Düğün yapıyorsun ama yeterli paran yok, eşin dostun getireceği takı ve hediyeleri hesap ediyorsun.

Ve diyorsun ki,

“Sağcı kardeşim, senin düğününe getirdiğim takıları geri getirme zamanın geldi, seni hediyen ile düğünümüze bekliyorum”

“Solcu dostum, düğünüme davetlisin, ama sakın gelme, hediyeni yolla ve zarfın üstüne de isim yazma lütfen” diyorsun.

Bu yakıştırmalar bizzat sağdan ve soldan insanların yerel seçim için bana nakletmiş oldukları diyaloglardan alındı.

Aslında durum da tam olarak böyle.

Muhalif parti üyesi olup da, partisinin aldığı, seçime ayrı girme kararını mantıklı bulmayan, kanaat önderleri ve bir parti üyesi insanlar var.

Öncelikle gidip kapılarını çalman gerekir, onlar ile diyalog kurman lazım.

Bunu yapmadan “seçmen ittifakı” olur mu kendi kendine?

Olmaz!

O zaman;

Ana muhalefet partisi ve kazanmaya en yakın parti olarak söylemen gerekenler çok açık ve net.

“Sağcı ve solcu dostum, düğün, hepimizin düğünü buyurun gelin, sizleri en iyi şekilde ağırlamaya hazırım” demen lazım.

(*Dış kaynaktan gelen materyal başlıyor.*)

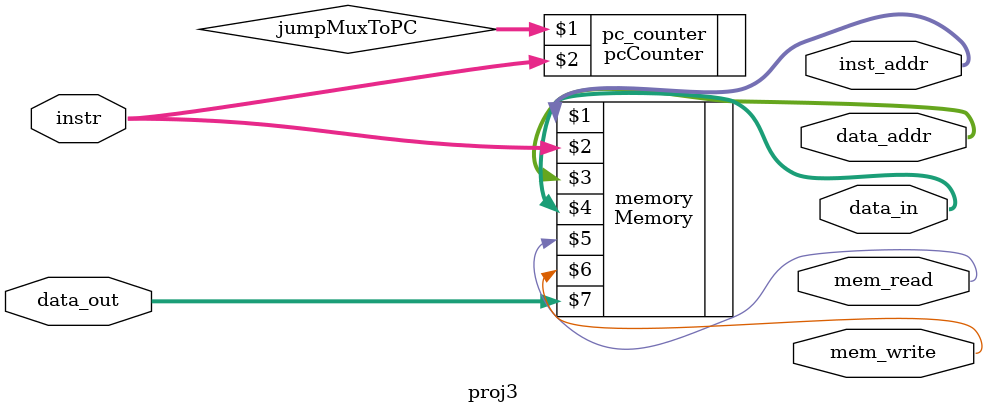
<source format=v>
module proj3(
output reg  [4*8:1]  inst_addr,
input  [31:0]  instr,
output reg  [4*8:1]  data_addr,
output reg  [31:0]  data_in,
output reg          mem_read,
output reg          mem_write,
input  [31:0]  data_out
);
//process has input and output from memoryfile  

/*  from memory file : 
module Memory(
    inst_addr,
    instr,
	data_addr,
	data_in,
	mem_read,
	mem_write,
	data_out
);

// Interface
input   [4*8:1]  inst_addr;
output  [31:0]  instr;
input   [4*8:1]  data_addr;
input   [31:0]  data_in;
input           mem_read;
input           mem_write;
output  [31:0]  data_out;

*/

//the inverse of the memories IO
// Interface 
/*
output   [4*8:1]  inst_addr;
input  [31:0]  instr;
output   [4*8:1]  data_addr;
output   [31:0]  data_in;
output           mem_read;
output           mem_write;
input  [31:0]  data_out;
*/
//FETCH STAGE 1. 

//the output of the jumpMux into the PC
//wire [7:0] jumpMuxToPC; 

//program counter and InsMem input and output
//intrastage 
/*
input wire   [4*8:1]  inst_addr;
output wire  [31:0]  instr;
*/
//output of adderPlus4tojumpMux
wire [31:0] adder4ToJumpMux;
//for pipeline: adder4ToPipeIFID
//wire [31:0] adder4ToJumpMuxToPipeIFID;

//for pipeline: inst_addrToPipeIFID 
//wire [31:0] inst_addrToPipeIFID;

//jumpMuxtoPC
wire [31:0] jumpMuxToPC;

//control signal for jumpMuxPC; 


//COMPONETS in step 1 Fetch

//pc counter
pcCounter pc_counter(jumpMuxToPC, instr); 

//instruction memory

Memory memory(inst_addr,
    instr,
	data_addr,
	data_in,
	mem_read,
	mem_write,
	data_out); 




//Hazard Detection Unit
//wire to top of PipeIFID

//HazardDetectionToPC
//wire hazardDetectToPC

//HazardDectectionToPipeIFID
//wire HazardDectectionToPipeIFID

//











/*


always@(posedge clk, posedge rst)
begin
	if(rst)
		out <= 0;
	else if(en)
		out <= in;
end
*/
		
endmodule

</source>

Bazen siyasi partiler, (genel merkez- genel başkanlar), siyasetin matematiği konusunda bilerek veya bilmeyerek yanlış hesap yapabilir, kendi içinde de çözümsüzlüğü politik çözüm olarak görebilir.

Çözümsüzlüğü çözüme dönüştürmek ve “seçmen ittifakını” kurmak, başkan adaylarının politik yeteneğine bağlı olsa da yerel politik aktörlerin de en önemli görevidir.

Değilse, geleceğini, ortalıkta cirit atan siyaset cambazlarının eline teslim etmiş olursun.